Das Ganze funktioniert mit einer Nachrüstung. Die Technik, die dabei zum Einsatz kommt, ist kompliziert. Die entscheidenden Teile sind ein so genannter SCR-Katalysator, eine Steuereinheit und ein Tank, in dem sich die Harnstofflösung AdBlue befindet. Mithilfe dieses Mittels, das immer wieder nachgefüllt werden muss, werden im Zuge einer chemischen Reaktion die gefährlichen Stickoxide abgebaut. Viele Bauteile musste Oberland Mangold nicht neu erfinden. Die Kunst bestand vielmehr darin, diese Technologie in Bestandsfahrzeugen zum Laufen zu bringen – „eine Riesenherausforderung, aber machbar“, wie Knab anmerkt. Als Testmodelle dienten zwei VW-Kleinbusse der T5-Baureihe, in denen normale TDI-Motoren werkeln. Unterstützt wurde das Projekt vom ADAC und vom Verkehrsministerium Baden-Württemberg.

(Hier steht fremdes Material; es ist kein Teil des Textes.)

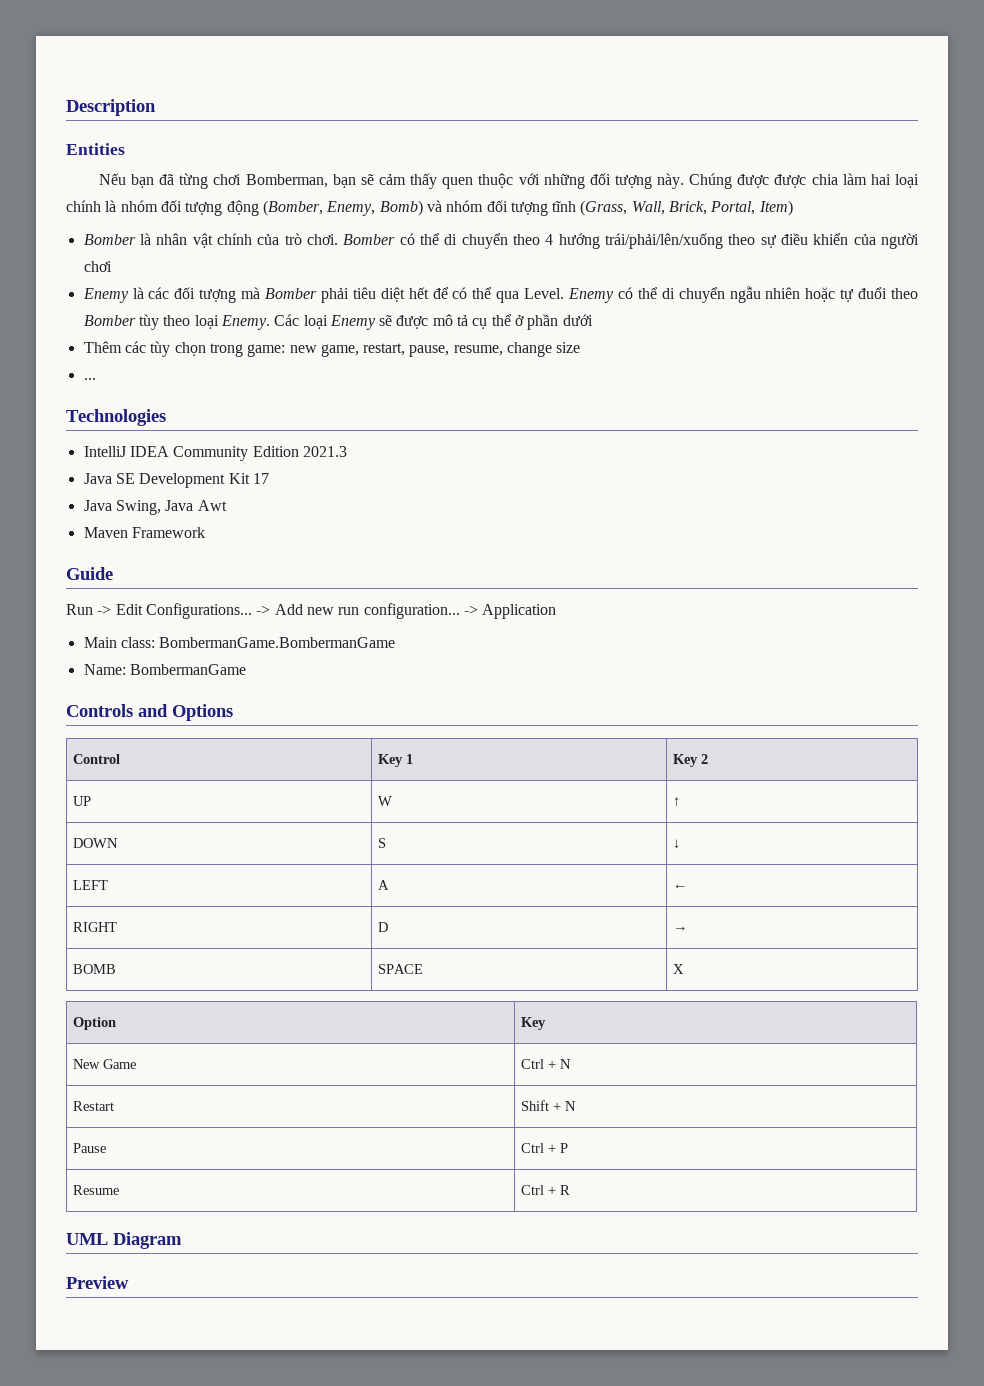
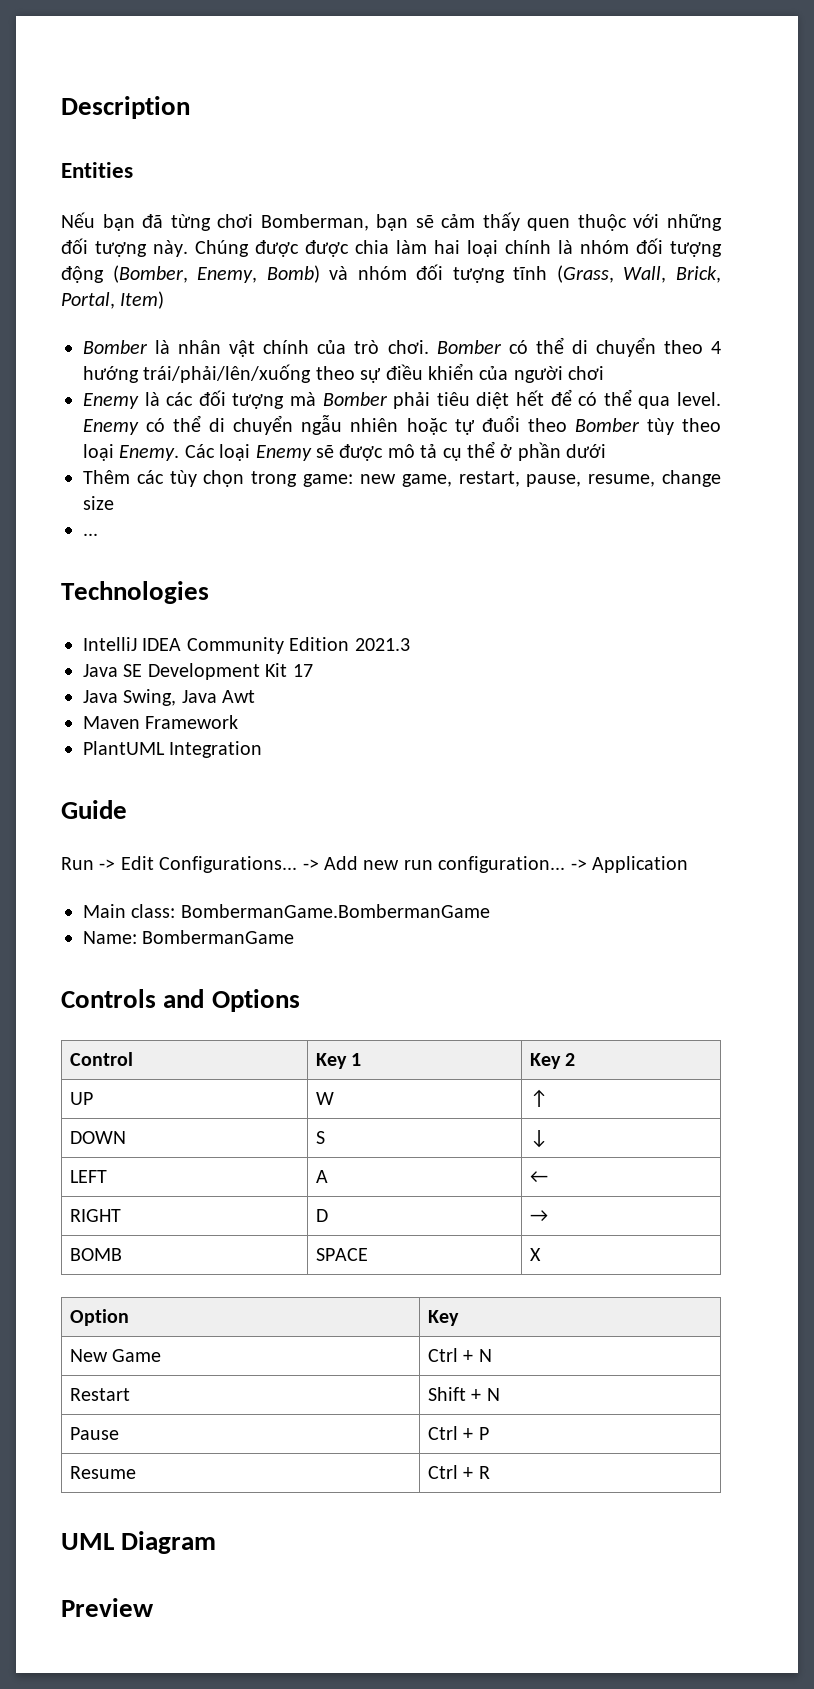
[524,288,565,299] Level. -> [677,392,722,406] level.
(205, 532) none -> [83,741,263,758] // PlantUML Integration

Der besagte Bausatz – der Preis pro Stück dürfte zwischen 1500 und 2500 Euro liegen, hinzu kämen die Werkstattkosten für den Einbau – ist bislang ein Prototyp. Bis Herbst 2019 wäre laut der Eschenloher Firma, die 1985 gegründet wurde, eine Serienfertigung möglich. Auch andere Anbieter stehen mit ähnlichen Konzepten in den Startlöchern. Der Haken: Der Gesetzgeber hat noch kein grünes Licht für die Produkte gegeben. „Es gibt noch keine Rahmenbedingungen für die Zulassung“, sagt Mangold. Es ist auch völlig offen, ob die Bundespolitik diese Form der Umrüstung als Lösung des Diesel-Problems unterstützt. Und selbst wenn dies der Fall wäre, müsste geklärt werden, wer das Update bezahlt.

Oberland Mangold ist stark in Vorleistung gegangen und hat viel Geld investiert. Das Geschäft mit den Bausätzen könnte lukrativ werden, wenn Millionen Dieselfahrer zu potenziellen Kunden werden – aber sich auch als Flop erweisen. Bislang favorisieren die Autobauer die günstigere Software-Variante – in den Augen Mangolds eine „Mogelpackung“. Auf diese Weise ließen sich die Abgaswerte nur etwas verringern, allenfalls um 20 Prozent. Möglicherweise, darüber wird in Branchenkreisen spekuliert, haben VW, BMW & Co. gar kein Interesse an einer Nachrüstung, sondern würden am liebsten gleich neue Modelle mit sauberer Diesel-Technik verkaufen.